THE Minister for Education hash ordered an investigation after Leaving Certificate exam work sent to her Department's exams branch was found by the roadside in a Co Roscommon village.
The parcel, containing practical work by engineering students from Kilmuckridge community school in Co Wexford, was found last Thursday by a passer by in Ballymurray, 17 miles from Athlone, its intended destination. He handed it in to the post office in Roscommon town.
After an investigation, An Post's Dublin headquarters contacted the school principal, Mr Diarmuid O'Hanlon, who rang the Department. An Post then sent the package to the exams branch.
Last night, Mr O'Hanlon said he was "not satisfied" with the manner in which the parcel had made its way to Athlone.
"The Department has told me nothing. Questions will have to be answered on this", he said.
The parcel was sent from the Kilmuckridge school on May 3rd using Iarnrod Eireann's Fastrack service. A local contractor brought it from the train station in Athlone to the Department's offices, where it was properly signed for, according to Iarnrod Eireann.
A Department spokesman was unable to confirm or deny this claim.
Practical work counts for 25 per cent of the work in the Leaving Certificate engineering exam.
Last night, the Minister, Ms Breathnach, reassured the school that the students' work had not been tampered with and would be examined in the normal way. For the first time, checks had been introduced for this year's Leaving Certificate which would reveal if students' results did not contain credit for all parts of the exam taken by them, she pointed out.

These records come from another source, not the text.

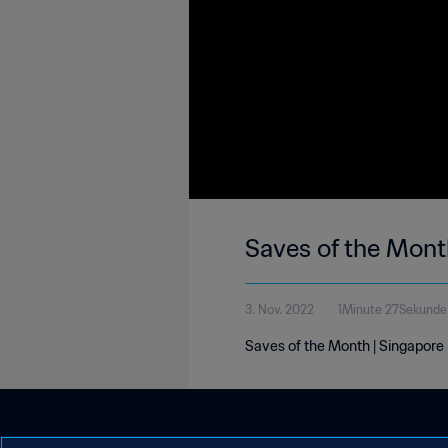
Saves of the Mont
3. Nov. 2022
1Minute 27Sekunde
Saves of the Month | Singapore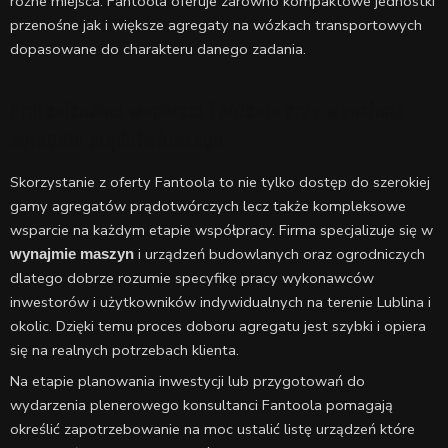
różne miejsca. Fantoola oferuje zarówno kompaktowe jednostki
przenośne jak i większe agregaty na wózkach transportowych
dopasowane do charakteru danego zadania.
Profesjonalne wsparcie Fantoola przy wynajmie
agregatu prądotwórczego
Skorzystanie z oferty Fantoola to nie tylko dostęp do szerokiej
gamy agregatów prądotwórczych lecz także kompleksowe
wsparcie na każdym etapie współpracy. Firma specjalizuje się w
i urządzeń budowlanych oraz ogrodniczych
wynajmie maszyn
dlatego dobrze rozumie specyfikę pracy wykonawców
inwestorów i użytkowników indywidualnych na terenie Lublina i
okolic. Dzięki temu proces doboru agregatu jest szybki i opiera
się na realnych potrzebach klienta.
Na etapie planowania inwestycji lub przygotowań do
wydarzenia plenerowego konsultanci Fantoola pomagają
określić zapotrzebowanie na moc ustalić listę urządzeń które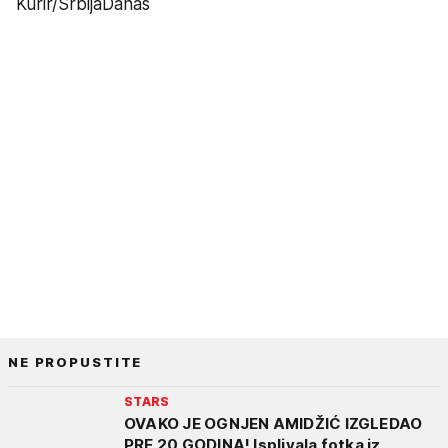
Kurir/SrbijaDanas
NE PROPUSTITE
STARS
OVAKO JE OGNJEN AMIDŽIĆ IZGLEDAO
PRE 20 GODINA! Isplivala fotka iz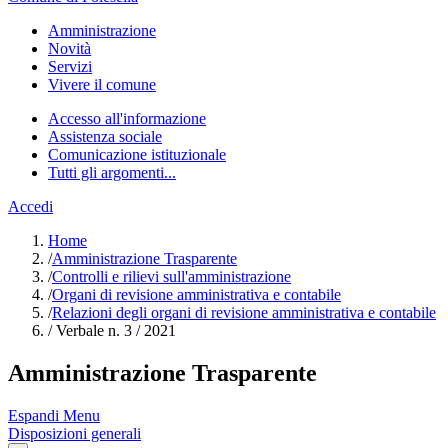
Amministrazione
Novità
Servizi
Vivere il comune
Accesso all'informazione
Assistenza sociale
Comunicazione istituzionale
Tutti gli argomenti...
Accedi
Home
/
Amministrazione Trasparente
/
Controlli e rilievi sull'amministrazione
/
Organi di revisione amministrativa e contabile
/
Relazioni degli organi di revisione amministrativa e contabile
/
Verbale n. 3 / 2021
Amministrazione Trasparente
Espandi Menu
Disposizioni generali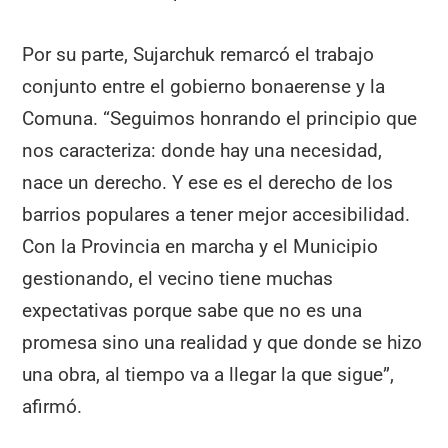
Por su parte, Sujarchuk remarcó el trabajo
conjunto entre el gobierno bonaerense y la
Comuna. “Seguimos honrando el principio que
nos caracteriza: donde hay una necesidad,
nace un derecho. Y ese es el derecho de los
barrios populares a tener mejor accesibilidad.
Con la Provincia en marcha y el Municipio
gestionando, el vecino tiene muchas
expectativas porque sabe que no es una
promesa sino una realidad y que donde se hizo
una obra, al tiempo va a llegar la que sigue”,
afirmó.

The latest loss is bound to prove a further embarrassment to the Department, coming after the fiasco over last year's Leaving Certificate art exam. On that occasion, work submitted by more than 50 students in 30 schools went missing, but the Department failed to notice.
With less than a month to go to this year's exams, the Minister has yet to publish the independent report from Price Waterhouse into the mistakes made last year. Ms Breathnach commissioned the report last January, but it publication has been delayed by legal concerns over its contents.